## [ACTIONS TO TAKE]
1. Reproduce the part of the breastfeeding survey text below, starting with "Researchers surveyed 1,901" and going on through "infant death syndrome.".
2. Pick up the breastfeeding survey text below from its final sentence and keep writing it.

## [SELECTED EXCERPT]
────────────────────
Researchers surveyed 1,901 mothers about breastfeeding their first biological child and found that those who reported a longer history of being overweight or obese, breastfed their children about four months, compared to an average of six months of breastfeeding from mothers who had never been overweight.
Pediatricians recommend that mothers exclusively breastfeed their infant for the first six months of life with continued breastfeeding for 12 months. The recommendations are based on benefits for both mothers and infants. Breastfeeding mothers experience reduced risk of breast cancer, heart attacks, and diabetes, while breastfed infants have lower risk of infections, diabetes, and sudden infant death syndrome.
“Breastfeeding can be stressful enough on new mothers,” said the study’s lead author Dr. Misty Hawkins, assistant professor of clinical psychology at OSU. “If we know that women who want to breastfeed but have a history of extra weight are at higher risk for breastfeeding difficulties, then we can develop tailored interventions to help these moms succeed.”
Nearly 60 percent of women, those who had no history of extra weight or whose weight cycled up and down, met the minimum requirement of 12 months total breastfeeding. However, less than half of the mothers who reported chronic overweight met the minimum. The survey also found that – regardless of weight – 48 percent of mothers in the survey did not meet the exclusive breastfeeding recommendation of six months.
────────────────────
## [DATA RECORDS]
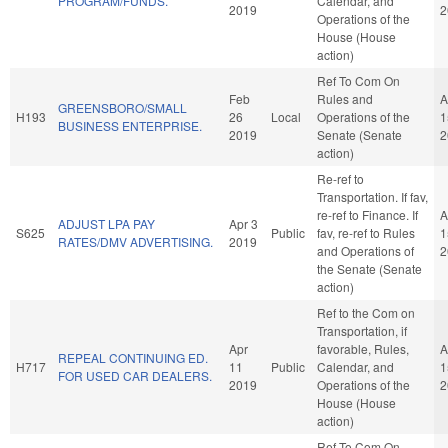
PROGRAM/FUNDS.
Calendar, and
2019
2
Operations of the
House (House
action)
Ref To Com On
Feb
Rules and
A
GREENSBORO/SMALL
H193
26
Local
Operations of the
1
BUSINESS ENTERPRISE.
2019
Senate (Senate
2
action)
Re-ref to
Transportation. If fav,
re-ref to Finance. If
A
ADJUST LPA PAY
Apr 3
S625
Public
fav, re-ref to Rules
1
RATES/DMV ADVERTISING.
2019
and Operations of
2
the Senate (Senate
action)
Ref to the Com on
Transportation, if
Apr
favorable, Rules,
A
REPEAL CONTINUING ED.
H717
11
Public
Calendar, and
1
FOR USED CAR DEALERS.
2019
Operations of the
2
House (House
action)
Ref To Com On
────────────────────
## [RESULTS FOR THE EXERCISE]
1.
Researchers surveyed 1,901 mothers about breastfeeding their first biological child and found that those who reported a longer history of being overweight or obese, breastfed their children about four months, compared to an average of six months of breastfeeding from mothers who had never been overweight.
Pediatricians recommend that mothers exclusively breastfeed their infant for the first six months of life with continued breastfeeding for 12 months. The recommendations are based on benefits for both mothers and infants. Breastfeeding mothers experience reduced risk of breast cancer, heart attacks, and diabetes, while breastfed infants have lower risk of infections, diabetes, and sudden infant death syndrome.

2.
Previous research has linked obesity to shorter breastfeeding duration. This study is the first to suggest that the length of time a mother has been in an obese or overweight condition may be an important consideration. However, it does not suggest that becoming overweight or obese before or after puberty makes a difference, though the self-report nature of the study limits firm conclusions.
Hawkins heads the Research on Emotions and Cognition in Health (REACH) Lab at OSU. The lab studies how emotions and cognitive function contribute to the development of poor health and chronic diseases as well as how these diseases and poor health impact people’s emotions, cognition, and behaviors. Hawkins is currently the principal investigator for two federally-funded research awards examining weight loss treatments.